Changes since the previous public Working Draft include the following:

Comments are due by February 20.

Monday, February 2, 2009 (Permalink)

Google has released Chrome 1.0.154.46. This release fixes two security bugs and incompatibilities with Yahoo! Mail and Windows Live Hotmail (the latter at least caused and fixed by bad browser sniffing.) One more time: sites that tailor content depending on user agent strings can and will be broken.

Sunday, February 1, 2009 (Permalink)

The W3C XHTML2 Working Group has published the second edition of XHTML Media Types. Briefly:

  1. If the Accept header explicitly contains application/xhtml+xml (with either no "q" parameter or a positive "q" value) deliver the document using that media type.
  2. If the Accept header explicitly contains text/html (with either no "q" parameter or a positive "q" value) deliver the document using that media type.
  3. If the accept header contains "*/*" (a convention some user agents use to indicate that they will accept anything), deliver the document using text/html.

In other words, requestors that advertise they support XHTML family documents will receive the document in the XHTML media type, and all other requestors that (at least claim to) support HTML or "everything" will receive the document using the HTML media type. Dealing with user agents that satisfy none of these criteria is outside the scope of this document.

Friday, January 30, 2009 (Permalink)

The W3C has published XML Base (Second Edition). Changes since the first edition include:

  1. The published errata (see http://www.w3.org/2001/06/xmlbase-errata) have been incorporated;

  2. The definition of URI reference has been switched from RFC2396 to 3986;

  3. The xml:base attribute has been redescribed as a Legacy Extended IRI, but this does not change its syntax (the December 2006 PER used the term "XML Resource Identifier" which was to be defined in an XLink revision, but that plan has been superseded by the definition of LEIRI in the W3C Note);

  4. Implementations are now encouraged to return base “URIs” without escaping non-URI characters;

  5. The meanings of xml:base="" and xml:base="#frag" have been clarified;

  6. The expected reference to XML Base in the forthcoming XML Media Types RFC (“son of 3023”) has been noted;

  7. It has been clarified that normal validity rules apply to the xml:base attribute;

  8. The out-of-date appendix describing effects on other standards has been removed;

  9. Various minor editorial changes have been made.

Wednesday, January 28, 2009 (Permalink)

The OpenOffice Project has released OpenOffice 3.0.1, an open source office suite for Linux, Solaris, and Windows that saves all its files as zipped XML and uses XForms. Besides fixing bugs, 3.0.1 enhances support for grammar checkers and increases the number of words held in personal word lists to 30,000.

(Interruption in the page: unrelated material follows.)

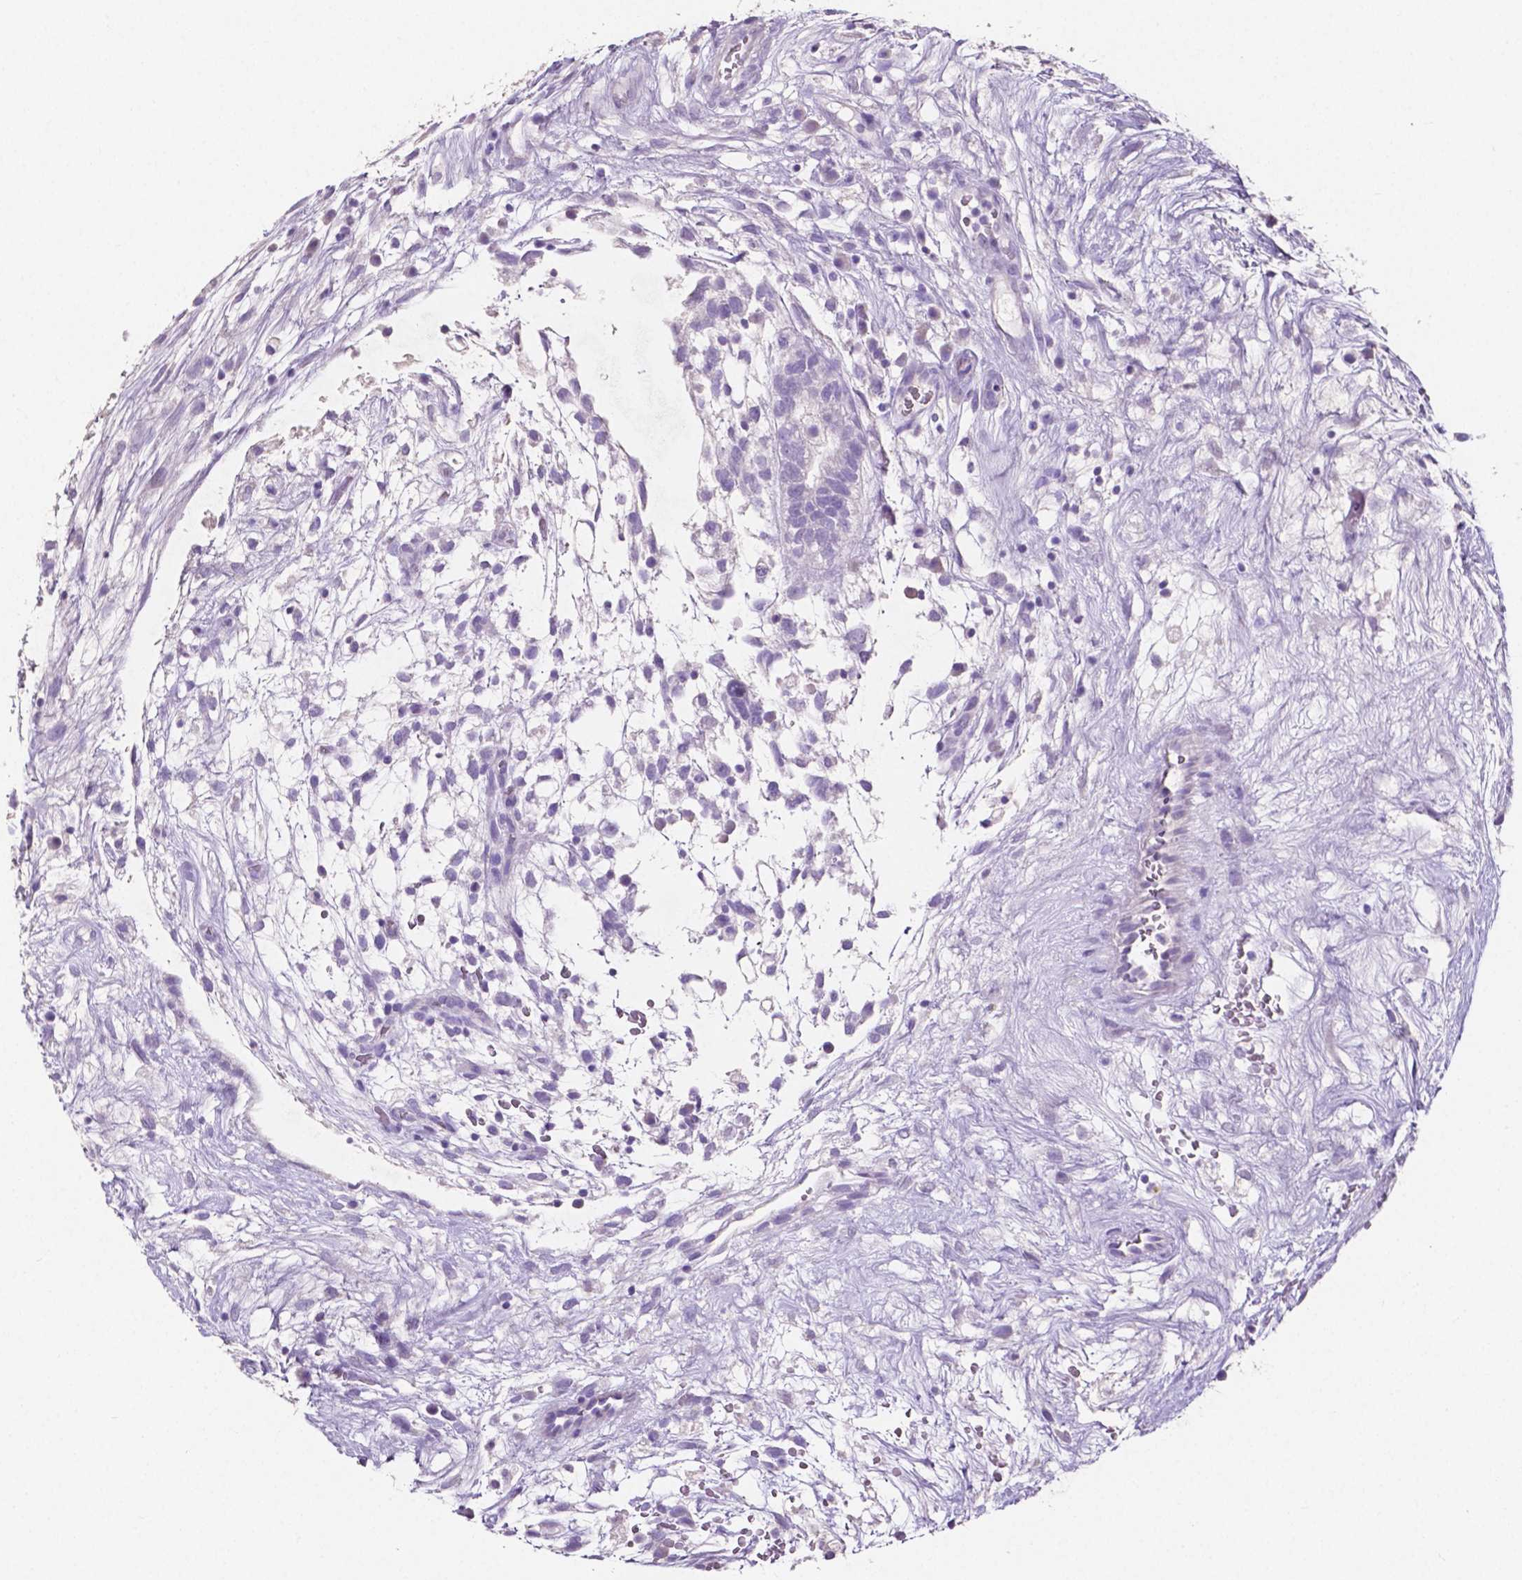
{"staining": {"intensity": "negative", "quantity": "none", "location": "none"}, "tissue": "testis cancer", "cell_type": "Tumor cells", "image_type": "cancer", "snomed": [{"axis": "morphology", "description": "Normal tissue, NOS"}, {"axis": "morphology", "description": "Carcinoma, Embryonal, NOS"}, {"axis": "topography", "description": "Testis"}], "caption": "The IHC micrograph has no significant positivity in tumor cells of embryonal carcinoma (testis) tissue.", "gene": "SLC22A2", "patient": {"sex": "male", "age": 32}}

Monday, January 26, 2009 (Permalink)

Microsoft has posted the first release candidate of Internet Explorer 8 for Windows. It's supposed to be more standards compliant, though I haven't yet tested the XML and XSLT support. Eighth time's the charm! New features in IE8 include InPrivate Browsing. "Now you can shop for that special gift with confidence knowing your family won't accidentally find out or use a shared computer without leaving a trace."

Sunday, January 25, 2009 (Permalink)

XMLMind has released the XMLmind FO Converter 4.3, an XSL-Formatting Objects to RTF/OOXML/OpenDoc converter written in Java. Version 2.0 adds the ability to convert XSL-FO documents to Microsoft's WordprocessingML format. Version 4.3 now includes a $200 Desktop Edition and a more liberal Developer License.

Monday, January 19, 2009 (Permalink)

I've posted the third beta of XOM 1.2, my free-as-in-speech (LGPL) library for processing XML with Java. Compared to the 1.0-->1.1 transition, this is a very minor upgrade. There are just a couple of additional methods, a few bug fixes, and maybe a small optimization or two. All code written to the 1.1 or 1.0 APIs should run unchanged with 1.2. This beta upgrades jaxen to 1.1.2 and optimizes UnicodeUtil, which should be somewhat easier to compile now. If no one notices any major problems in this release, I'll probably declare it 1.2 final in a couple of weeks.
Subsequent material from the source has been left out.